— Data excerpts —

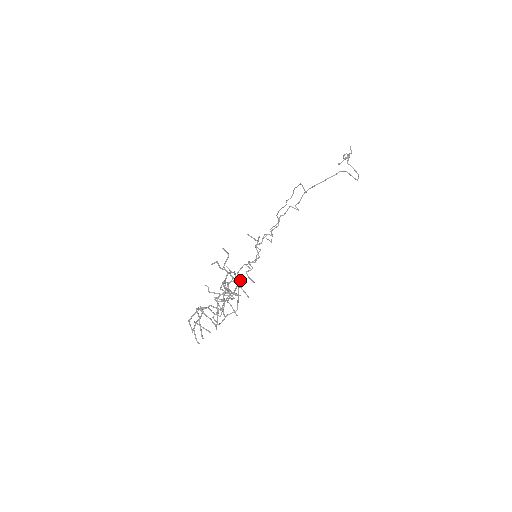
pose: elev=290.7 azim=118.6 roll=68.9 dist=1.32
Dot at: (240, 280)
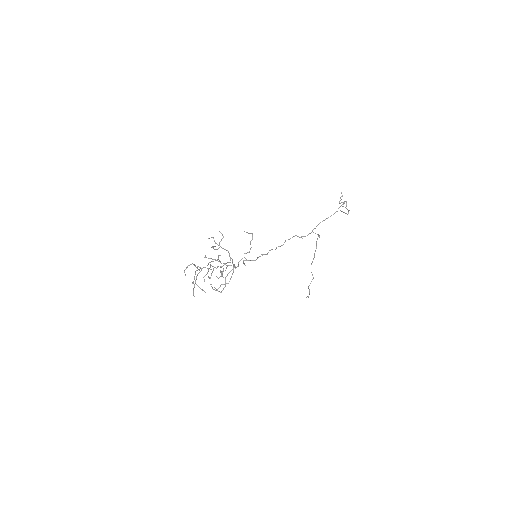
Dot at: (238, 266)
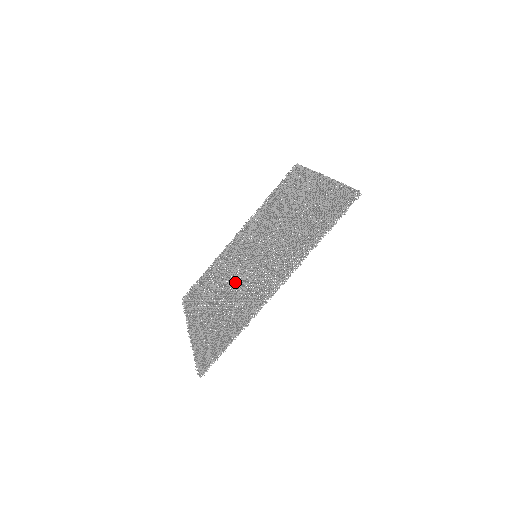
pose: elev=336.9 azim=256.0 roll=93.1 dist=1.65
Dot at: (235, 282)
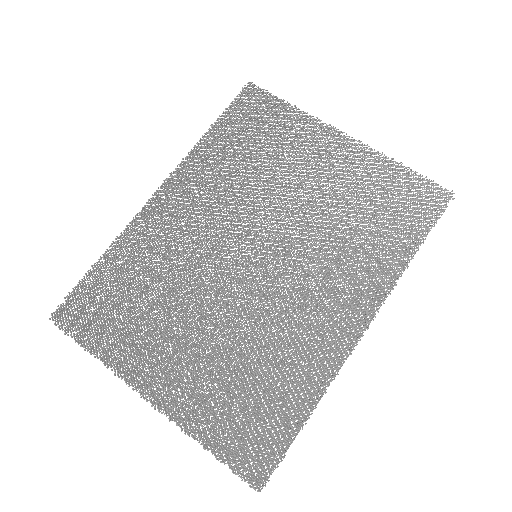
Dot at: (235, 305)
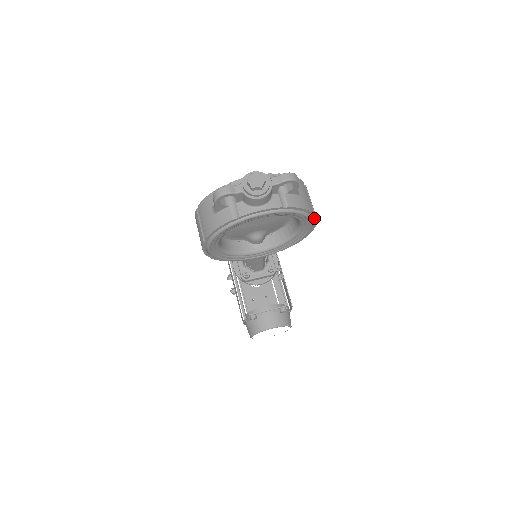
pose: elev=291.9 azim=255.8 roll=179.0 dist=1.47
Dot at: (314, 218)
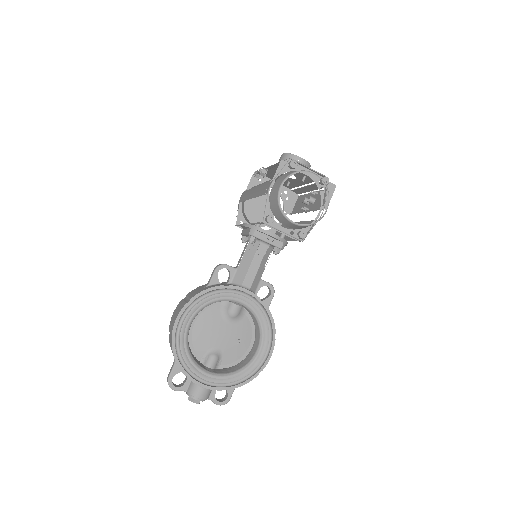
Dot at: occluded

— What is being asked —
Could you copy the items word for word, from the line containing "pose: elev=336.9 azim=256.0" through the last line of the items, leaving the pictures out?

— Task result —
pose: elev=336.9 azim=256.0 roll=93.1 dist=1.65
Dot at: (235, 282)
Dot at: (235, 305)
pose: elev=291.9 azim=255.8 roll=179.0 dist=1.47
Dot at: (314, 218)
Dot at: occluded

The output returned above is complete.